Santa Catarina: estado está há mais de um mês com hospitais completamente lotados (Silvio Avila/AFP)
Estadão Conteúdo
Publicado em 30 de março de 2021 às 11h32.
Última atualização em 30 de março de 2021 às 11h44.
Há mais de um mês com hospitais completamente lotados, a Secretaria de Saúde de Santa Catarina decidiu adotar um protocolo de triagem para decidir quais pacientes com covid-19 que aguardam na fila de UTI serão transferidos e quais vão receber um tratamento paliativo. A expectativa é de que a decisão possa ser seguida nos próximos dias por outras secretarias de saúde, diante da crise.
Santa Catarina vai seguir os critérios da Associação de Medicina Intensiva Brasileira (Amib), da Associação Brasileira de Medicina de Emergência, da Sociedade Brasileira de Geriatria e Gerontologia e da Academia Nacional de Cuidados Paliativos. As entidades lançaram em maio de 2020 uma lista de recomendações sobre como alocar os recursos a fim de salvar o maior número de vidas, caso fosse necessário fazer escolhas em um momento de esgotamento do sistema.
Na sexta-feira, os conselhos de secretários de saúde estaduais (Conass) e municipais (Conasems) se reuniram para discutir o problema e viram uma apresentação do protocolo pela médica intensivista Lara Kretzer, primeira autora do documento da Amib. Coordenadora da Residência em Medicina Paliativa da Universidade Federal de Santa Catarina e doutora em Direito pela Universidade de Londres, ela está na linha de frente do atendimento aos pacientes com covid desde o início da pandemia e lembrou que essas escolhas já estão sendo feitas diariamente quando há mais pessoas precisando de recursos do que o disponível.
"Recomendamos que as decisões sejam transparentes, com base em critérios elaborados por quem tem expertise técnica e que também passaram por escrutínio de juristas e profissionais de bioética" explica Lara.
A ideia é que todos estejam sujeitos aos mesmos critérios, de modo a evitar inconsistência ou perda de credibilidade. O protocolo foi enviado aos intensivistas do País, mas o momento pede a adoção pelo poder público. "A gente precisa compartilhar o peso dessa decisão. Ela não pode ficar somente nos ombros dos profissionais de linha de frente que estão super desgastados com a carga de trabalho e com tanto sofrimento e morte. Não é justo que eles tenham de definir isso sozinhos", diz.
"O nosso objetivo é sempre salvar o maior número de vidas. A base da pirâmide é reduzir a transmissão com as medidas de higiene, máscara, distanciamento com rigor dependendo da fase da pandemia.

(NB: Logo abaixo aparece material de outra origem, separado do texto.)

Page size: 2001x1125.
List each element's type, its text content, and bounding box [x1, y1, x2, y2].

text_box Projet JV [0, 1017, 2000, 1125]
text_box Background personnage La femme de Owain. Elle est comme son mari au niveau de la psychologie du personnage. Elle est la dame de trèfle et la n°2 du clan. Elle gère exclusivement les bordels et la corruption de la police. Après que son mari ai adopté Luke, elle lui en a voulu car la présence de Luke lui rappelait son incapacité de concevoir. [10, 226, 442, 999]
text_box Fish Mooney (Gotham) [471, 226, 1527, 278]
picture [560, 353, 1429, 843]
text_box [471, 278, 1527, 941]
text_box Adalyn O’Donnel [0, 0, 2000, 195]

Depois vem ampliar a oferta de leitos, as medidas de contingência. Mas quando isso tudo é superado, como é o caso agora, é preciso acionar a triagem. A gente esperava nunca ter de usar esse protocolo", afirma.
Lara explica que o primeiro critério observado é o da gravidade da doença aguda, quantos órgãos foram afetados e quão gravemente. Outro fator observado é se a pessoa tem outras doenças de base, crônicas e muito avançadas. "Avaliamos se aquele paciente estaria caminhando para o fim de sua vida antes mesmo da covid", diz.
O terceiro critério é o de funcionalidade - quão bem a pessoa está fisicamente para aguentar não só a doença como o próprio tratamento em UTI, que é bastante agressivo.
"A missão do sistema de saúde é fazer o atendimento centrado na pessoa. No momento em que não podemos atender todo mundo, temos de deslocar a decisão do nível individual para o nível de população. Só vou salvar mais vidas se identificar quem tem mais chance de sobreviver. É uma decisão muito cruel, que vai contra todas as conquistas dos últimos anos."
Dados de Santa Catarina repassados ao Ministério Público, mostram que, oficialmente, foram 233 mortes registradas na fila de UTI só em janeiro, fevereiro e março. No Estado, terão preferência aos leitos de UTIs os pacientes que se enquadram na chamada "prioridade 1": que necessitam de intervenções de suporte à vida, com alta probabilidade de recuperação e sem limitação de suporte terapêutico.
Na sequência, vem o grupo 2, dos que necessitam de monitorização intensiva, "pelo alto risco de precisarem de intervenção imediata, e sem limitação de suporte terapêutico". Os pacientes com limitações para intervenção terapêutica, com baixa probabilidade de recuperação ou em fase terminal são os que têm menos chances de chegar à UTI. A indicação é encaminhar para cuidados paliativos.